This is Part 2 of a multi-part series about how to use git for version control. Part 1 described how to get started with git for small projects. This post will detail how to set up and work with remote repositories. Additional posts may happen as needed.
Remote repositories can really speed up your workflow. Think about every time you’ve wanted to transfer files to a remote computer. My previous methods to accomplish this usually involved either using scp in the terminal, or using a Windows GUI to accomplish the same. In either case, you have to identify which files you want to transfer. This can become a burden when you’re making edits to your code. How do you know if you’re working on the local or remote file? How do you know if the directories are synced? Git solves all of these problems.
To set up remote repositories, there are two steps, one on the local system and one on the remote system. Let’s say you’re working with the same repository from Part 1, which just contained a one-line text file.
You can do these two steps in either order, but let’s start by creating a bare repository on the remote system. Log in over ssh as usual and navigate to the directory where you want to host your repository. From that directory, run the following:
mkdir .git cd .git git init --bare
This creates a “bare” git repository in the .git directory. A bare repository is not meant to be worked in. It is only intended to receive updates from other repositories. Thus, we will be working on our local copies and pushing them to the remote repo.
Before you log off the remote system, there is one more confusing but necessary step. By default, you can push updates to this bare repo, but the code won’t be copied to any place where you can actually use it. To fix this, stay in your .git directory and create the file hooks/post-receive. As you might have guessed, this file will contain instructions for git to perform after it receives updates over the network. In this file, copy the following:
#!/bin/sh GIT_WORK_TREE=./../ git checkout -f
(After you save the file, run chmod +x hooks/post-receive to make sure it has execute permissions).
Basically, we are telling git to take the files it just received and check them out to the directory specified by GIT_WORK_TREE, which in this case is just one level up from here. Bare repositories by definition do not have a working tree, so you will need to preface most git commands by setting the work tree as shown here. For example, this applies if you want to switch branches in the remote repository.
That’s all you need to do to set up the remote repository. Now back on your local system, navigate to the directory containing your repository and run:
git remote
The remote command will list all remotes associated with this repository. In this case we don’t have any yet, so let’s add the one we just created.
git remote add <repo-name> <user>@<host>:<path/to/file/.git>
Notice a few things about this command. First, repo-name can be called whatever you want, but you should probably name it based on the location of your remote repository. For example if your remote is located on the PSU clusters, you might call it psu. The second part of the command tells git to transfer files over ssh, using the standard user@host format.
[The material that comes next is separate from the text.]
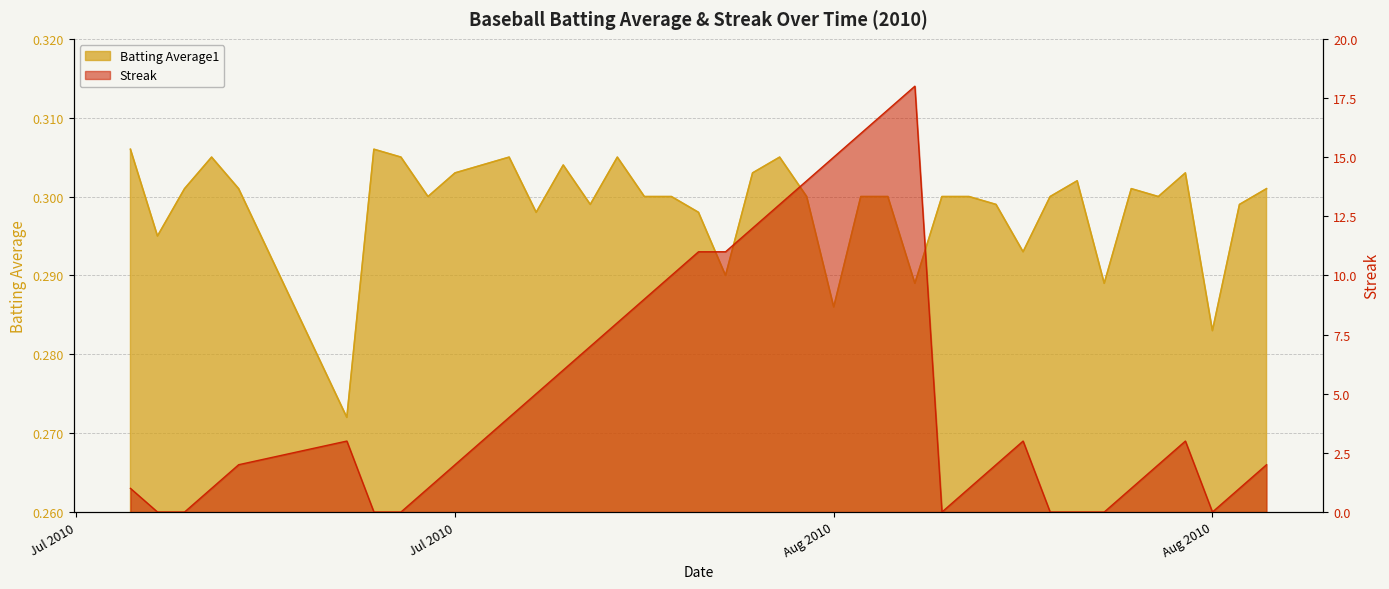

Which category has the lowest value in the Streak series?

2010-07-08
The path specified after the : symbol tells git where to find the repository you just created on the remote system.
This last part is important. Git will let you “add” remote repositories without checking whether they exist or not. This check will be performed, however, when you try to push updates. It’s up to you to make sure your path is specified correctly, and that the repository is set up already. That’s why we did that step first.
To see a usable example of adding a remote repo, I would do something like this:
git remote add psu jdh33@cyberstar.psu.edu:~/work/myDirectory/.git
The nice thing about the PSU clusters is that the distributed filesystem will still be available regardless of which cluster (Cyberstar, Lion-XO, etc.) you listed in your add remote command. Now that you’ve created a remote repository, you should be able to run:
git remote -v
and see your remote listed. (The -v flag toggles verbose output, which helpfully includes the host/path of the repository). At this point, you’re ready to push your code to the remote system:
git push <repo-name> <branch-name> (optional)
The optional branch-name parameter is used if you only want to push one branch at a time. I have found that for the initial push, I’ve needed to modify the command as follows (example):
git push psu +master:refs/heads/master
which specifies the location of the branch. You may need to do this every time you push a new branch for the first time. But after you do this the first time, you should be able to just run:
git push psu
to push the whole repository (all branches) to the remote system. Since pushing is set up to work via ssh, you may be prompted for your remote password when you run these commands unless you have ssh keys enabled (maybe a topic for another post). By the way, git push is another great thing to alias — “gp“, maybe?
Now if you go check your remote repository, all of your files should be there! The cool thing about this is that the files themselves are not sent over the network — only the changes to the files are sent. (In git lingo, they’re called “deltas”). This results in fast, efficient transfer, without having to figure out which files changed, which need to be updated, etc., since git handles all of this for you.
A last note: you can have as many remotes as you want! Just add new ones using the git remote add command discussed above. This is especially helpful if you need to push changes to multiple remote systems, one after the other. Hopefully you can see the possibilities here; I’m just discovering them myself. Your mileage may vary, but this has really increased my efficiency in using the clusters. You can do all of your editing locally, and then push the changes wherever you need to very quickly.
This post has only covered one-way pushing to remote repositories. Of course you can pull from them, too! This back-and-forth sharing is the heart of standard git usage (distributed development), which would be a good topic for a future post.